Thanks to the groundbreaking advances by Singer, as well as a few other early practitioners regarding their newly organized jury research techniques, attorneys finally had a logical rationale for their voir dire questions, thus eliminating the unnerving pinball aspect of voir dire that existed previously.

In the specialized jury research system Singer helped to conceptualize and develop, litigation psychology activities – and specifically jury focus groups and jury simulations – enable attorneys to precisely test market how jurors will respond to a particular trial presentation strategy, including the trial theme, the opening statement, the closing argument and other key case aspects.

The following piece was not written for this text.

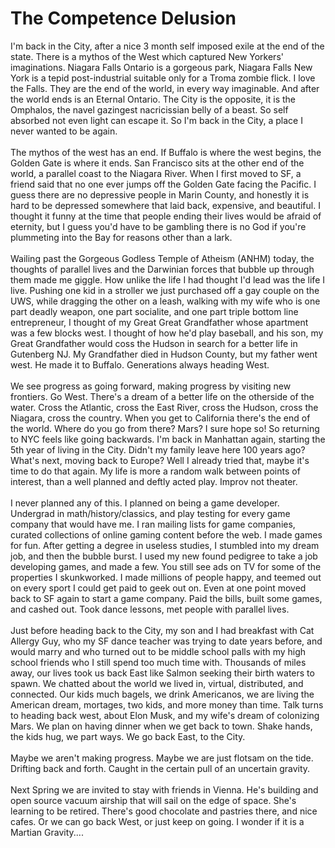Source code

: The Competence Delusion
=======================

I&#39;m back in the City, after a nice 3 month self imposed exile at the end of the state. There is a mythos of the West which captured New Yorkers&#39; imaginations. Niagara Falls Ontario is a gorgeous park, Niagara Falls New York is a tepid post-industrial suitable only for a Troma zombie flick.  I love the Falls. They are the end of the world, in every way imaginable. And after the world ends is an Eternal Ontario.  The City is the opposite, it is the Omphalos, the navel gazingest nacricissian belly of a beast.  So self absorbed not even light can escape it.  So I&#39;m back in the City, a place I never wanted to be again. <br><br>The mythos of the west has an end. If Buffalo is where the west begins, the Golden Gate is where it ends. San Francisco sits at the other end of the world, a parallel coast to the Niagara River. When I first moved to SF, a friend said that no one ever jumps off the Golden Gate facing the Pacific.  I guess there are no depressive people in Marin County, and honestly it is hard to be depressed somewhere that laid back, expensive, and beautiful.  I thought it funny at the time that people ending their lives would be afraid of eternity, but I guess you&#39;d have to be gambling there is no God if you&#39;re plummeting into the Bay for reasons other than a lark. <br><br>Wailing past the Gorgeous Godless Temple of Atheism (ANHM) today, the thoughts of parallel lives and the Darwinian forces that bubble up through them made me giggle. How unlike the life I had thought I&#39;d lead was the life I live. Pushing one kid in a stroller we just purchased off a gay couple on the UWS, while dragging the other on a leash, walking with my wife who is one part deadly weapon, one part socialite, and one part triple bottom line entrepreneur, I thought of my Great Great Grandfather whose apartment was a few blocks west. I thought of how he&#39;d play baseball, and his son, my Great Grandfather would coss the Hudson in search for a better life in Gutenberg NJ.  My Grandfather died in Hudson County, but my father went west. He made it to Buffalo. Generations always heading West. <br><br>We see progress as going forward, making progress by visiting new frontiers. Go West. There&#39;s a dream of a better life on the otherside of the water. Cross the Atlantic, cross the East River, cross the Hudson, cross the Niagara, cross the country. When you get to California there&#39;s the end of the world. Where do you go from there?  Mars?  I sure hope so!  So returning to NYC feels like going backwards. I&#39;m back in Manhattan again, starting the 5th year of living in the City.  Didn&#39;t my family leave here 100 years ago?  What&#39;s next, moving back to Europe?  Well I already tried that, maybe it&#39;s time to do that again. My life is more a random walk between points of interest, than a well planned and deftly acted play. Improv not theater. <br><br>I never planned any of this.  I planned on being a game developer. Undergrad in math/history/classics, and play testing for every game company that would have me. I ran mailing lists for game companies, curated collections of online gaming content before the web. I made games for fun. After getting a degree in useless studies, I stumbled into my dream job, and then the bubble burst. I used my new found pedigree to take a job developing games, and made a few. You still see ads on TV for some of the properties I skunkworked. I made millions of people happy, and teemed out on every sport I could get paid to geek out on. Even at one point moved back to SF again to start a game company. Paid the bills, built some games, and cashed out. Took dance lessons, met people with parallel lives. <br><br>Just before heading back to the City, my son and I had breakfast with Cat Allergy Guy, who my SF dance teacher was trying to date years before, and would marry and who turned out to be middle school palls with my high school friends who I still spend too much time with. Thousands of miles away, our lives took us back East like Salmon seeking their birth waters to spawn. We chatted about the world we lived in, virtual, distributed, and connected. Our kids much bagels, we drink Americanos, we are living the American dream, mortages, two kids, and more money than time. Talk turns to heading back west, about Elon Musk, and my wife&#39;s dream of colonizing Mars. We plan on having dinner when we get back to town. Shake hands, the kids hug, we part ways.  We go back East, to the City. <br><br>Maybe we aren&#39;t making progress. Maybe we are just flotsam on the tide. Drifting back and forth. Caught in the certain pull of an uncertain gravity. <br><br>Next Spring we are invited to stay with friends in Vienna. He&#39;s building and open source vacuum airship that will sail on the edge of space. She&#39;s learning to be retired. There&#39;s good chocolate and pastries there, and nice cafes. Or we can go back West, or just keep on going.  I wonder if it is a Martian Gravity....<br><br>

Additional benefits of jury research, as structured by Singer for her clients: helps attorneys determine how to break complex arguments down into easy-to-understand concepts, often expressed through analogies and metaphors; supports or rejects the supposed case hypotheses; shows what the jurors want to hear, and how and when they want to hear it; demonstrates the best way to reframe the trial issues to achieve the maximum positive reception; notes key words and their emotional associations and psychological valences with jurors; helps to assess numerous trial factors, including the effectiveness of the evidence, lawyer and witness believability, and potential damages amounts; and helps to avoid "surprise" verdicts.

Early in her career, Singer transformed the prevailing voir dire philosophy of many trial attorneys. For example, she discovered that most attorneys were "demographic-dependent," that is, they based their juror selections largely on demographic factors such as sex, race, ethnicity, age, religion, and so on. Singer, as well as other jury researchers, determined that no correlation exists between jury verdicts and demographics. Instead, people decide such important issues as verdict decisions based on their core values and beliefs.

Thus, from the start, Singer organized her jury focus groups and jury simulations to help uncover the all-important value beliefs of jurors regarding a particular case.

The Singerian methodology for jury research has been copied by other consultants and has had a major influence on the professional field of trial consulting as it exists today.